滬上奕 第1章 孤島上海:霓虹與陰影
夜幕下的上海,是一幅用金箔與瘡痍拚貼而成的浮世繪。外灘的萬國建築博覽群,如同披掛著霓虹鎧甲的巨人,將炫目的光暈投入黑沉沉的黃浦江心。爵士樂從海關大樓的鐘聲間隙裡溢位,纏繞著彙中飯店屋頂花園的歡歌笑語,甜膩得發慌。然而,隻需將這浮華的畫布稍稍掀開一角,便能窺見其下蠕動的陰影:蘇州河水的腐臭、閘北方向斷壁殘垣的焦土氣息,以及無聲無息彌漫在每一條裡弄間的、冰冷的恐懼。這便是民國二十八年的孤島,是淪陷區血肉軀體上一塊畸形的、閃爍著玻璃光澤的膿瘡,既被四方戰火圍困,又在絕望中兀自癲狂地舞蹈。
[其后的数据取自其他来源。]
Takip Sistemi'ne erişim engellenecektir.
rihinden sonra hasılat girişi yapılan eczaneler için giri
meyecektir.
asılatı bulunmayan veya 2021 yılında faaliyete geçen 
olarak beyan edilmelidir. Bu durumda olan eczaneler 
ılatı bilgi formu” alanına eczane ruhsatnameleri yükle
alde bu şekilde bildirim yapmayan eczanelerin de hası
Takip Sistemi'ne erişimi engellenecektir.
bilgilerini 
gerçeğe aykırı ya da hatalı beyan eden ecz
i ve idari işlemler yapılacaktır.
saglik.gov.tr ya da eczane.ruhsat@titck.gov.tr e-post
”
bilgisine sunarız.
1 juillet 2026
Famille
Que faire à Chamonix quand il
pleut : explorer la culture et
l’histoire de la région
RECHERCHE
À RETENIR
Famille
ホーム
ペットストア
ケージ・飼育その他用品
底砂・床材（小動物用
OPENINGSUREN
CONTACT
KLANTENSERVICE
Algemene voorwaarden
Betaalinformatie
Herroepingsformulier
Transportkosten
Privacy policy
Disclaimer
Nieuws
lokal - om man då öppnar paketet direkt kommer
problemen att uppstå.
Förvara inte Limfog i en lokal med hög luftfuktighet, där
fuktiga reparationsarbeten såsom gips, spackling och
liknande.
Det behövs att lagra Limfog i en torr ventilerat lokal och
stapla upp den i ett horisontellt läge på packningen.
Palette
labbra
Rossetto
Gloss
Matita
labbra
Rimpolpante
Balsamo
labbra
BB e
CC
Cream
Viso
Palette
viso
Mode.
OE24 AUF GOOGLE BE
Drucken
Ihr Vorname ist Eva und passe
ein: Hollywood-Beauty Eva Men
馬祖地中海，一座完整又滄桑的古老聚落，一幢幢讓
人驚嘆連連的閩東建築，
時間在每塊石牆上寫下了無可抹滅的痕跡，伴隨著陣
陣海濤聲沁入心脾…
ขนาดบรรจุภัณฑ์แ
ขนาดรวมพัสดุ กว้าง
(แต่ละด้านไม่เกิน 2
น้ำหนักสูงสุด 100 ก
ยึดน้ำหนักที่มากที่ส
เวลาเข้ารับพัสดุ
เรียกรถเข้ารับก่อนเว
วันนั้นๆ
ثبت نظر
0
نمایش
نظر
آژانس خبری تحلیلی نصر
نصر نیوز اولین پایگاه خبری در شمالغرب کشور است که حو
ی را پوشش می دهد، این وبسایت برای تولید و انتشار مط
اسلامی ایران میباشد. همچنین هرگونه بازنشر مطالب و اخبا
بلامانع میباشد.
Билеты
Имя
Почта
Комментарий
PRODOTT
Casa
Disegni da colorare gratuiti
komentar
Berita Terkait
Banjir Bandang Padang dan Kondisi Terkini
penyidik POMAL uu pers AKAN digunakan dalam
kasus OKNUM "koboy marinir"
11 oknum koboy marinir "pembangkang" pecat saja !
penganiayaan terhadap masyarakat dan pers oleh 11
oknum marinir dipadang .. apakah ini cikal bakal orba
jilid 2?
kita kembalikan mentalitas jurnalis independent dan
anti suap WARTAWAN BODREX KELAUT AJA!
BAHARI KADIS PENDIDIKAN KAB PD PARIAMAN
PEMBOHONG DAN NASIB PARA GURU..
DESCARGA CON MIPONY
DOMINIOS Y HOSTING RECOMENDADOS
從外白渡橋北岸的日軍崗哨望去,這片燈海是征服者權力與秩序的證明,刺刀上的寒光與遠處舞廳的旋轉光球奇異地交織在一起。哨兵僵硬的身影下,每一個過橋的中國人都需深深鞠躬,露出謙卑的脖頸,彷彿那橋是陰陽兩界的分割線。而在南京路先施公司的櫥窗前,摩登女郎們打量著最新款的巴黎洋裝,討論著好萊塢影星的發型,似乎戰爭隻是報紙上模糊的鉛字,遠不如一隻絲襪的抽絲來得真切。但對蜷縮在弄堂口裹著破絮的難民而言,孤島是米價一天三漲的告示,是夜裡驟然響起的、抓人的黑色轎車的刹車聲,是能活過今日便不敢奢望明朝的、徹骨的麻木。英國駐滬領事詹姆斯·卡特先生,則在他的辦公室裡,透過威士忌酒杯的弧麵觀察著這座城市,將其視為一盤複雜而有利可圖的棋局,計算著每一步的得失,確保大英帝國的利益在這漩渦中能繼續體麵地存續。
在這光怪陸離的畫卷中,「柯立芝總統號」郵輪龐大的黑影,如同一座移動的鋼鐵山脈,緩緩靠攏了黃埔碼頭。它帶來了紐約的新聞、倫敦的時尚、馬尼拉的椰乾,以及一位看似與這亂世格格不入的乘客——肖衍。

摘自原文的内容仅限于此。